HELENA - The Montana House spent the whole day Wednesday debating just one bill — but it’s by far the biggest of the legislative session.
On a 68-32 party-line vote, the House endorsed House Bill 2, the main state budget bill, which sets out $14.3 billion in spending over the next two years.
All Republicans voted in favor of the bill, with all Democrats in opposition.
Rep. Llew Jones, R-Conrad, chairs the House Appropriations Committee, which put together the current version of HB 2.
He said their goal was to craft “a compromise that recognizes both the taxpayer and the critical needs across our state.”
He said the bill needs more work, but is a good start as it moves forward.
“This is a very good budget for this time, relative to the inflation and the work that's out there,” he said. “It offers forth a very positive product.”
Jones said the full bill — including money from all sources — includes about a 12% increase for the coming biennium.
It appropriates about $4.2 billion in state general fund money.
Jones estimated that would be an increase of about 8.6%, not including one large source of revenue that was shifted from the general fund to a special fund.
HB 2 is handled differently than any other bill because of its sheer size.

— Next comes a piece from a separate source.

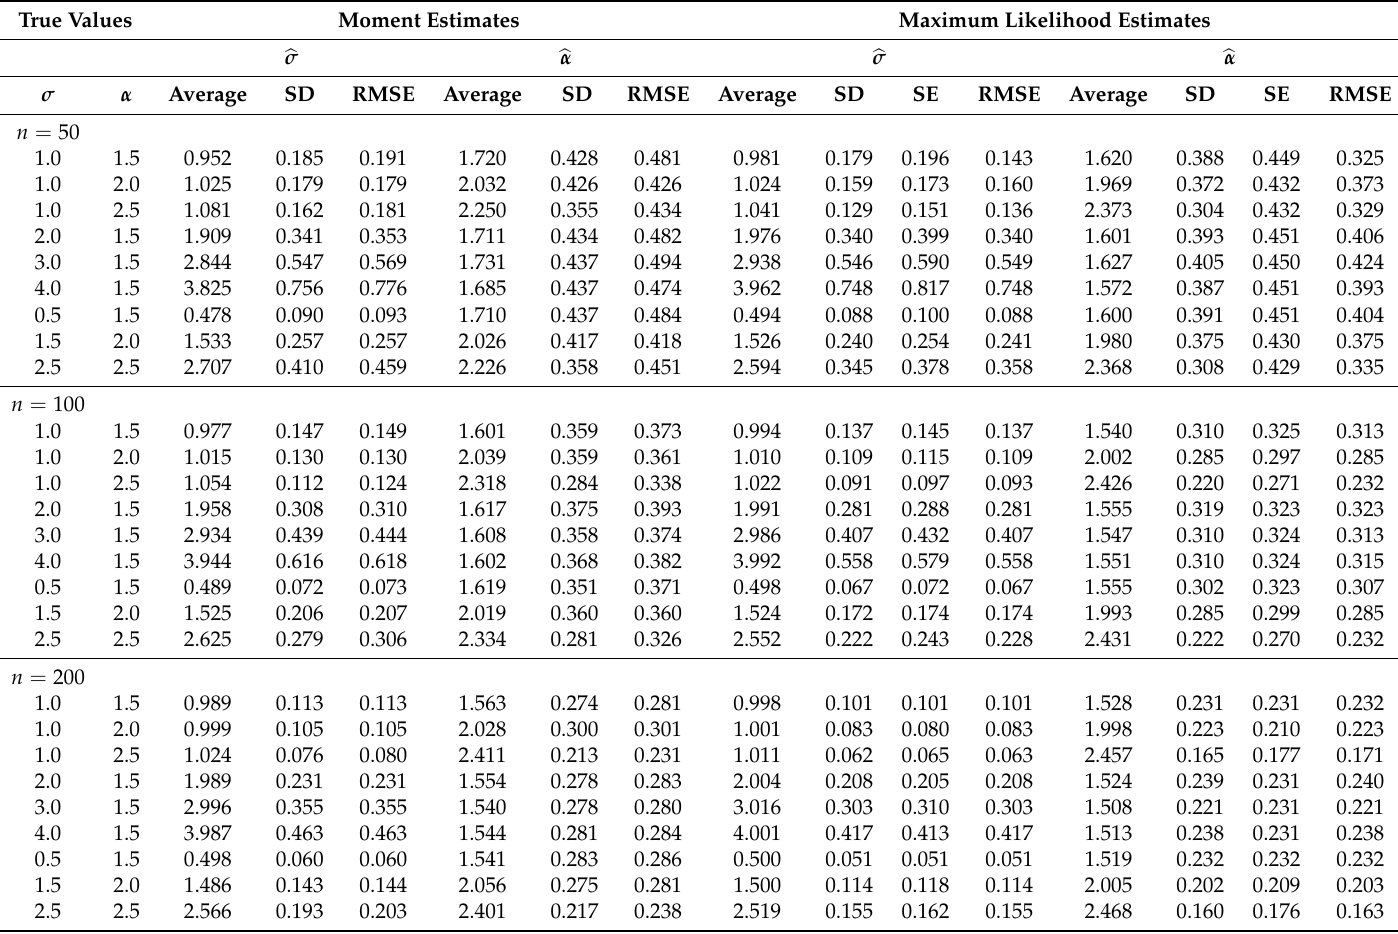
Table 4. Averages, standard deviations (SD), averages of asymptotic standard errors (SE) and roots of the simulated mean square errors (RMSE) for the estimates of σ and α for the LE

It’s divided into five sections: education and culture, justice, natural resources and transportation, health and human services, and general government.
The chairs of the budget subcommittees that focused on each section went through the bill agency by agency, breaking down the biggest changes.
During Wednesday’s debate, the Republican supermajority held firm behind the work that the committee did, with no GOP members proposing any changes.
Democrats, in the minority, have consistently argued the GOP budget proposals have “failed to meet the scale of the crisis” facing Montana. They offered 14 amendments throughout the day.
“We hope that you will join us in investing in the problems that still are left on the table: child care, housing and community services,” said Rep. Mary Caferro, D-Helena.
But each of those amendments fell short — nearly all of them on party-line votes.
One unsuccessful proposal attempted to reverse a decision made in Appropriations, to use $7.9 million over the next two years to move up to 120 state inmates to a private prison facility in Arizona — operated by CoreCivic, the company that runs the Crossroads Correctional Center in Shelby.
Supporters of that plan said it’s the only short-term way to address overcrowding that’s led to about 280 people serving state prison sentences in local detention facilities — limiting space for local law enforcement to hold newly arrested suspects.
Opponents said it was a mistake to separate inmates from their families and support systems, and that it would make it harder for state leaders to provide oversight.
“Even though this is one-time-only, this option really feels like a shortcut,” said Rep. SJ Howell, D-Missoula. “It feels like we are taking an easy way out instead of doing the hard work to dig in and find solutions that are going to last.”
“Everyone who is uncomfortable with this proposal, I welcome your support for the increased capacity of secured beds in Montana,” said Rep. Bill Mercer, R-Billings. “I agree with you; it would be better if we had another prison in Montana. So if we can jointly agree on that, that's fine. But that is not something that we're going to be able to do in this budget. What we need to do now is figure out a way to deal with this math problem, and this is the only alternative that I'm aware of.”
This amendment failed 33-67. It was the only one all day to draw any Republican support, with Rep. Jennifer Carlson, R-Manhattan, joining Democrats.
Other Democratic amendments sought to add funding for additional staff attorneys at the state Office of the Public Defender, extend continuous eligibility for people on Medicaid expansion and provide additional funding for low- to moderate-income housing loans and rental assistance.
HB 2 is set for a final vote in the House on Thursday, but that’s far from the end of the budget process.
The measure still has to go through the Senate. If senators make any changes, it could potentially be sent to a conference committee to iron out the differences, before it goes to Gov. Greg Gianforte for a signature.